Donald Tusk Foto: EU

Der EU-Gipfel beschließt neue Sanktionen gegen die Krim und fordert einen „radikalen Kurswechsel“ von Moskau.

[Eric Bonse] In Washington wird die Frage ganz unbefangen diskutiert. „Zerstört Obama die russische Wirtschaft?“, titelte das Insider-Portal Politico, das im Frühjahr 2015 auch Brüssel erobern will. Doch beim EU-Gipfel in der belgischen Hauptstadt waren derlei Fragen tabu. Die Krise des Rubels und der drohende Zusammenbruch der russischen Wirtschaft wurden nicht öffentlich thematisiert – und wenn doch, dann nur als erfreulicher Beleg dafür, dass die von den USA und der EU verhängten Sanktionen funktionieren.

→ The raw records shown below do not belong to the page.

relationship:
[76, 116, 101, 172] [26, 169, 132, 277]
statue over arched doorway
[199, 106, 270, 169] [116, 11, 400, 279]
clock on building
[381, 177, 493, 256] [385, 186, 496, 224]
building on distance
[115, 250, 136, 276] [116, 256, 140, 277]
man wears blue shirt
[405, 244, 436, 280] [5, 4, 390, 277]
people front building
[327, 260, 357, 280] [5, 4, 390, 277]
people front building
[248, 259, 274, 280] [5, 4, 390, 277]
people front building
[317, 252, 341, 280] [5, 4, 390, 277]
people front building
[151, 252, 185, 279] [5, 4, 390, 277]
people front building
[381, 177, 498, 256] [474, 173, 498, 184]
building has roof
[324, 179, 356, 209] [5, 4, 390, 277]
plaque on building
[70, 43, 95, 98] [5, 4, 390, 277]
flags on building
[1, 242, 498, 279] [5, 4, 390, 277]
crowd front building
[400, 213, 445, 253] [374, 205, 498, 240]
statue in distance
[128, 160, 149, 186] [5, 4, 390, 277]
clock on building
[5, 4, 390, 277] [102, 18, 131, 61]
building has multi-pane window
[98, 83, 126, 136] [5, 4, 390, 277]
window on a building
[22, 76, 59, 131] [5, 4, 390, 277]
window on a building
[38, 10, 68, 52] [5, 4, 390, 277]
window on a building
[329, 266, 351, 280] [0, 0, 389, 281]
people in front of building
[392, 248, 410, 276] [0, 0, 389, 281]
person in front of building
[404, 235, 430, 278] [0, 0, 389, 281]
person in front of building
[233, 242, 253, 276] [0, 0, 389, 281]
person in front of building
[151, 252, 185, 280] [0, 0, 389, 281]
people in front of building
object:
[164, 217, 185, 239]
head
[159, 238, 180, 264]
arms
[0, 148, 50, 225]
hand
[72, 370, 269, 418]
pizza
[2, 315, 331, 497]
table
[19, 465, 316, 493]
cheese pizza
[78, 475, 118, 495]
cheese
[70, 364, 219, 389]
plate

„Ich glaube, unsere Sanktionen zeigen erste Wirkung“, freute sich die litauische Staatschefin Dalia Grybauskaite. Russlands Präsident Vladimir Putin müsse einen „radikalen Kurswechsel“ vollziehen, warnte die neue Außenbeauftrage Frederica Mogherini. Auch Donald Tusk, der neue EU-Ratspräsident und Gipfelchef, markierte den starken Mann: Europa müsse ein „starkes Signal“ für die Ukraine und gegen Russland setzen, so der ehemalige polnische Premier gleich zu Beginn des Gipfels.